Give the rows below as a numbered list, leaving out any blank lines.
-*-
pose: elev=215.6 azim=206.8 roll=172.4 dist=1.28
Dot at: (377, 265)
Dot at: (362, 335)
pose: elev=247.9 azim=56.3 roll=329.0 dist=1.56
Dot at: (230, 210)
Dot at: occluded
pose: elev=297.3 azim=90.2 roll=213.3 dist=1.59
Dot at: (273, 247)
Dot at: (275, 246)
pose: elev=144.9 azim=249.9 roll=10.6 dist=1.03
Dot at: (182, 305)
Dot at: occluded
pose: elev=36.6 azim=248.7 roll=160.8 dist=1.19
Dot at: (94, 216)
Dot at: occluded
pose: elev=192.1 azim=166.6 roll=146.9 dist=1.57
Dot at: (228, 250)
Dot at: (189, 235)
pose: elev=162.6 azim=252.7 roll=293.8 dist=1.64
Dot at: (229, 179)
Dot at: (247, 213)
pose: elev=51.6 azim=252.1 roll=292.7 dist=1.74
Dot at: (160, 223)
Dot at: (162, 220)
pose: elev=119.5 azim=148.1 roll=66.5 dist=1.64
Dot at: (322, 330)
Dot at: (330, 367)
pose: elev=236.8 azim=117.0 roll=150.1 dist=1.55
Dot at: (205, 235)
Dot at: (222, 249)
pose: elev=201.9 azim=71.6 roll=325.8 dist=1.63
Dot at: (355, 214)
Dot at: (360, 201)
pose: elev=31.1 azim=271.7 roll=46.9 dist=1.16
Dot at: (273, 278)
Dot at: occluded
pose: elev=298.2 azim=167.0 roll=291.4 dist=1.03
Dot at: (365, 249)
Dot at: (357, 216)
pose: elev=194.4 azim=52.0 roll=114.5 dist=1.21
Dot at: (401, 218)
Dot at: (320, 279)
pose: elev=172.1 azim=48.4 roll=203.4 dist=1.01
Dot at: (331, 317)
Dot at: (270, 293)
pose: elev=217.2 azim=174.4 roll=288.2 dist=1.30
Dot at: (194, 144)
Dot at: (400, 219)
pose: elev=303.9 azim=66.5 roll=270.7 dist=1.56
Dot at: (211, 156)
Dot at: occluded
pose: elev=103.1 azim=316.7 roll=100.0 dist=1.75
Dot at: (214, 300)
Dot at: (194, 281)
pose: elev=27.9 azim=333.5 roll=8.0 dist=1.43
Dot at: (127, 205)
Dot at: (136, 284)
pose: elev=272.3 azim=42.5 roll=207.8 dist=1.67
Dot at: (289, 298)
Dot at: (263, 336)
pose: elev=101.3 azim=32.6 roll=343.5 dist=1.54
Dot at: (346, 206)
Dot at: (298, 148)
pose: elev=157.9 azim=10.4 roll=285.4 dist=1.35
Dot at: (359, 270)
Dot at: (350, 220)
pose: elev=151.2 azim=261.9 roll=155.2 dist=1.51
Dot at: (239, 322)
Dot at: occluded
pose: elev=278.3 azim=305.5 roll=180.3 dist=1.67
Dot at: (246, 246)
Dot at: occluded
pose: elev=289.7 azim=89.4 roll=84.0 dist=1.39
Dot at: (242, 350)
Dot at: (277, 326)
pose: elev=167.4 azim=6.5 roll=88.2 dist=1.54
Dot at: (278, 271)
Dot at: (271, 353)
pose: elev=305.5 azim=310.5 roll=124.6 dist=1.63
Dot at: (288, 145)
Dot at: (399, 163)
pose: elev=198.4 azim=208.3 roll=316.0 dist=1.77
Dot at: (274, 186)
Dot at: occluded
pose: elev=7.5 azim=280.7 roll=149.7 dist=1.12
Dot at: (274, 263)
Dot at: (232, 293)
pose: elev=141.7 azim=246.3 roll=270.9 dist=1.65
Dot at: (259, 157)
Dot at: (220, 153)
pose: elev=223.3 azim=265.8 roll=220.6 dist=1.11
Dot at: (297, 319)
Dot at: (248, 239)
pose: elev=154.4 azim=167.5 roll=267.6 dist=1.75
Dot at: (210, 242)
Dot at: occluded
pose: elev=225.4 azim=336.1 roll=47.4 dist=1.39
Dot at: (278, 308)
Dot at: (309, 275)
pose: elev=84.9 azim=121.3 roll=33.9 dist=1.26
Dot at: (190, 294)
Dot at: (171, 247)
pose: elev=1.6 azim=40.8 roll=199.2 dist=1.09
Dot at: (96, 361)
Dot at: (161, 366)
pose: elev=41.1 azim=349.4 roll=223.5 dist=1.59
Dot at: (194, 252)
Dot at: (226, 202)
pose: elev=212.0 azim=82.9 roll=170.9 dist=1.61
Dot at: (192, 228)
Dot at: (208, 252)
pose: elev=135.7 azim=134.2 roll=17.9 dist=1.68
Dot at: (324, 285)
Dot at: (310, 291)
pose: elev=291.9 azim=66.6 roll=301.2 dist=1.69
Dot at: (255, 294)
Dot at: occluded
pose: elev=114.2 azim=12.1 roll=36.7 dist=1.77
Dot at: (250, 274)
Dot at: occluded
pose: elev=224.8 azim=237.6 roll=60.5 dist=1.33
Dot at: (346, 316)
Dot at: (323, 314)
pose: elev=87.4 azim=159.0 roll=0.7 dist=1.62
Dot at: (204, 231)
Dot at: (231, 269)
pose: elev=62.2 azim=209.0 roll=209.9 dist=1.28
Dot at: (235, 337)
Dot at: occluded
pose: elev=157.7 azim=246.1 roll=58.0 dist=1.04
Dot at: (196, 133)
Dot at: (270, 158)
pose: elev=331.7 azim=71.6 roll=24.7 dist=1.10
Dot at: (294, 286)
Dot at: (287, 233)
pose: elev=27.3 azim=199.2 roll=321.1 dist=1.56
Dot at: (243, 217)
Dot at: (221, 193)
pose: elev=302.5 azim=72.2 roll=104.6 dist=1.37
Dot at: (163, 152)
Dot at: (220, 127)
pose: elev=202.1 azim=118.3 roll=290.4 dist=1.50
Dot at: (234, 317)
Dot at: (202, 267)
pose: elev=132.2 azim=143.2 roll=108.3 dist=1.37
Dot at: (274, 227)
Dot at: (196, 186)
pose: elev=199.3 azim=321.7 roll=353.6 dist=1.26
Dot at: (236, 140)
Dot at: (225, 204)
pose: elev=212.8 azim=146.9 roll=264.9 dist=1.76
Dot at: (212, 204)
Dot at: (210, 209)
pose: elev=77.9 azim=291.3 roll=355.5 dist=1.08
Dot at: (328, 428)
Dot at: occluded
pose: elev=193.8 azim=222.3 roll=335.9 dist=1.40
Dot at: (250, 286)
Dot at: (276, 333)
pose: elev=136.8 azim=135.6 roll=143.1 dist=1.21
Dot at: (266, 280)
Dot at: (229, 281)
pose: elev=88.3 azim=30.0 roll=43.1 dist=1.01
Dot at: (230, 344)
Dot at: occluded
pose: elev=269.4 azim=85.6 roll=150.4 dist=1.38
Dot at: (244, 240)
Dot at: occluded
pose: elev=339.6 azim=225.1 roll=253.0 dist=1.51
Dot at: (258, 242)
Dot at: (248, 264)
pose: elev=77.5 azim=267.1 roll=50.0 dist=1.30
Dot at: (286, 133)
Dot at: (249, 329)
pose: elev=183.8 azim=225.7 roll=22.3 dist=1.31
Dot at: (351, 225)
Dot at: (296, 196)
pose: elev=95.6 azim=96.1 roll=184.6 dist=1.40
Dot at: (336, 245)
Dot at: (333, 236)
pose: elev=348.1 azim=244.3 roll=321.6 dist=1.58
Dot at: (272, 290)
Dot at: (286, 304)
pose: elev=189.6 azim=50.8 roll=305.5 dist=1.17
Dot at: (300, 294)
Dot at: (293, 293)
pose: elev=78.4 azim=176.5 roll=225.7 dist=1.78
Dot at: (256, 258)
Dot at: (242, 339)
-*-
*WRITTEN ANSWER*.
1. pose: elev=215.6 azim=206.8 roll=172.4 dist=1.28
2. Dot at: (377, 265)
3. Dot at: (362, 335)
4. pose: elev=247.9 azim=56.3 roll=329.0 dist=1.56
5. Dot at: (230, 210)
6. Dot at: occluded
7. pose: elev=297.3 azim=90.2 roll=213.3 dist=1.59
8. Dot at: (273, 247)
9. Dot at: (275, 246)
10. pose: elev=144.9 azim=249.9 roll=10.6 dist=1.03
11. Dot at: (182, 305)
12. Dot at: occluded
13. pose: elev=36.6 azim=248.7 roll=160.8 dist=1.19
14. Dot at: (94, 216)
15. Dot at: occluded
16. pose: elev=192.1 azim=166.6 roll=146.9 dist=1.57
17. Dot at: (228, 250)
18. Dot at: (189, 235)
19. pose: elev=162.6 azim=252.7 roll=293.8 dist=1.64
20. Dot at: (229, 179)
21. Dot at: (247, 213)
22. pose: elev=51.6 azim=252.1 roll=292.7 dist=1.74
23. Dot at: (160, 223)
24. Dot at: (162, 220)
25. pose: elev=119.5 azim=148.1 roll=66.5 dist=1.64
26. Dot at: (322, 330)
27. Dot at: (330, 367)
28. pose: elev=236.8 azim=117.0 roll=150.1 dist=1.55
29. Dot at: (205, 235)
30. Dot at: (222, 249)
31. pose: elev=201.9 azim=71.6 roll=325.8 dist=1.63
32. Dot at: (355, 214)
33. Dot at: (360, 201)
34. pose: elev=31.1 azim=271.7 roll=46.9 dist=1.16
35. Dot at: (273, 278)
36. Dot at: occluded
37. pose: elev=298.2 azim=167.0 roll=291.4 dist=1.03
38. Dot at: (365, 249)
39. Dot at: (357, 216)
40. pose: elev=194.4 azim=52.0 roll=114.5 dist=1.21
41. Dot at: (401, 218)
42. Dot at: (320, 279)
43. pose: elev=172.1 azim=48.4 roll=203.4 dist=1.01
44. Dot at: (331, 317)
45. Dot at: (270, 293)
46. pose: elev=217.2 azim=174.4 roll=288.2 dist=1.30
47. Dot at: (194, 144)
48. Dot at: (400, 219)
49. pose: elev=303.9 azim=66.5 roll=270.7 dist=1.56
50. Dot at: (211, 156)
51. Dot at: occluded
52. pose: elev=103.1 azim=316.7 roll=100.0 dist=1.75
53. Dot at: (214, 300)
54. Dot at: (194, 281)
55. pose: elev=27.9 azim=333.5 roll=8.0 dist=1.43
56. Dot at: (127, 205)
57. Dot at: (136, 284)
58. pose: elev=272.3 azim=42.5 roll=207.8 dist=1.67
59. Dot at: (289, 298)
60. Dot at: (263, 336)
61. pose: elev=101.3 azim=32.6 roll=343.5 dist=1.54
62. Dot at: (346, 206)
63. Dot at: (298, 148)
64. pose: elev=157.9 azim=10.4 roll=285.4 dist=1.35
65. Dot at: (359, 270)
66. Dot at: (350, 220)
67. pose: elev=151.2 azim=261.9 roll=155.2 dist=1.51
68. Dot at: (239, 322)
69. Dot at: occluded
70. pose: elev=278.3 azim=305.5 roll=180.3 dist=1.67
71. Dot at: (246, 246)
72. Dot at: occluded
73. pose: elev=289.7 azim=89.4 roll=84.0 dist=1.39
74. Dot at: (242, 350)
75. Dot at: (277, 326)
76. pose: elev=167.4 azim=6.5 roll=88.2 dist=1.54
77. Dot at: (278, 271)
78. Dot at: (271, 353)
79. pose: elev=305.5 azim=310.5 roll=124.6 dist=1.63
80. Dot at: (288, 145)
81. Dot at: (399, 163)
82. pose: elev=198.4 azim=208.3 roll=316.0 dist=1.77
83. Dot at: (274, 186)
84. Dot at: occluded
85. pose: elev=7.5 azim=280.7 roll=149.7 dist=1.12
86. Dot at: (274, 263)
87. Dot at: (232, 293)
88. pose: elev=141.7 azim=246.3 roll=270.9 dist=1.65
89. Dot at: (259, 157)
90. Dot at: (220, 153)
91. pose: elev=223.3 azim=265.8 roll=220.6 dist=1.11
92. Dot at: (297, 319)
93. Dot at: (248, 239)
94. pose: elev=154.4 azim=167.5 roll=267.6 dist=1.75
95. Dot at: (210, 242)
96. Dot at: occluded
97. pose: elev=225.4 azim=336.1 roll=47.4 dist=1.39
98. Dot at: (278, 308)
99. Dot at: (309, 275)
100. pose: elev=84.9 azim=121.3 roll=33.9 dist=1.26
101. Dot at: (190, 294)
102. Dot at: (171, 247)
103. pose: elev=1.6 azim=40.8 roll=199.2 dist=1.09
104. Dot at: (96, 361)
105. Dot at: (161, 366)
106. pose: elev=41.1 azim=349.4 roll=223.5 dist=1.59
107. Dot at: (194, 252)
108. Dot at: (226, 202)
109. pose: elev=212.0 azim=82.9 roll=170.9 dist=1.61
110. Dot at: (192, 228)
111. Dot at: (208, 252)
112. pose: elev=135.7 azim=134.2 roll=17.9 dist=1.68
113. Dot at: (324, 285)
114. Dot at: (310, 291)
115. pose: elev=291.9 azim=66.6 roll=301.2 dist=1.69
116. Dot at: (255, 294)
117. Dot at: occluded
118. pose: elev=114.2 azim=12.1 roll=36.7 dist=1.77
119. Dot at: (250, 274)
120. Dot at: occluded
121. pose: elev=224.8 azim=237.6 roll=60.5 dist=1.33
122. Dot at: (346, 316)
123. Dot at: (323, 314)
124. pose: elev=87.4 azim=159.0 roll=0.7 dist=1.62
125. Dot at: (204, 231)
126. Dot at: (231, 269)
127. pose: elev=62.2 azim=209.0 roll=209.9 dist=1.28
128. Dot at: (235, 337)
129. Dot at: occluded
130. pose: elev=157.7 azim=246.1 roll=58.0 dist=1.04
131. Dot at: (196, 133)
132. Dot at: (270, 158)
133. pose: elev=331.7 azim=71.6 roll=24.7 dist=1.10
134. Dot at: (294, 286)
135. Dot at: (287, 233)
136. pose: elev=27.3 azim=199.2 roll=321.1 dist=1.56
137. Dot at: (243, 217)
138. Dot at: (221, 193)
139. pose: elev=302.5 azim=72.2 roll=104.6 dist=1.37
140. Dot at: (163, 152)
141. Dot at: (220, 127)
142. pose: elev=202.1 azim=118.3 roll=290.4 dist=1.50
143. Dot at: (234, 317)
144. Dot at: (202, 267)
145. pose: elev=132.2 azim=143.2 roll=108.3 dist=1.37
146. Dot at: (274, 227)
147. Dot at: (196, 186)
148. pose: elev=199.3 azim=321.7 roll=353.6 dist=1.26
149. Dot at: (236, 140)
150. Dot at: (225, 204)
151. pose: elev=212.8 azim=146.9 roll=264.9 dist=1.76
152. Dot at: (212, 204)
153. Dot at: (210, 209)
154. pose: elev=77.9 azim=291.3 roll=355.5 dist=1.08
155. Dot at: (328, 428)
156. Dot at: occluded
157. pose: elev=193.8 azim=222.3 roll=335.9 dist=1.40
158. Dot at: (250, 286)
159. Dot at: (276, 333)
160. pose: elev=136.8 azim=135.6 roll=143.1 dist=1.21
161. Dot at: (266, 280)
162. Dot at: (229, 281)
163. pose: elev=88.3 azim=30.0 roll=43.1 dist=1.01
164. Dot at: (230, 344)
165. Dot at: occluded
166. pose: elev=269.4 azim=85.6 roll=150.4 dist=1.38
167. Dot at: (244, 240)
168. Dot at: occluded
169. pose: elev=339.6 azim=225.1 roll=253.0 dist=1.51
170. Dot at: (258, 242)
171. Dot at: (248, 264)
172. pose: elev=77.5 azim=267.1 roll=50.0 dist=1.30
173. Dot at: (286, 133)
174. Dot at: (249, 329)
175. pose: elev=183.8 azim=225.7 roll=22.3 dist=1.31
176. Dot at: (351, 225)
177. Dot at: (296, 196)
178. pose: elev=95.6 azim=96.1 roll=184.6 dist=1.40
179. Dot at: (336, 245)
180. Dot at: (333, 236)
181. pose: elev=348.1 azim=244.3 roll=321.6 dist=1.58
182. Dot at: (272, 290)
183. Dot at: (286, 304)
184. pose: elev=189.6 azim=50.8 roll=305.5 dist=1.17
185. Dot at: (300, 294)
186. Dot at: (293, 293)
187. pose: elev=78.4 azim=176.5 roll=225.7 dist=1.78
188. Dot at: (256, 258)
189. Dot at: (242, 339)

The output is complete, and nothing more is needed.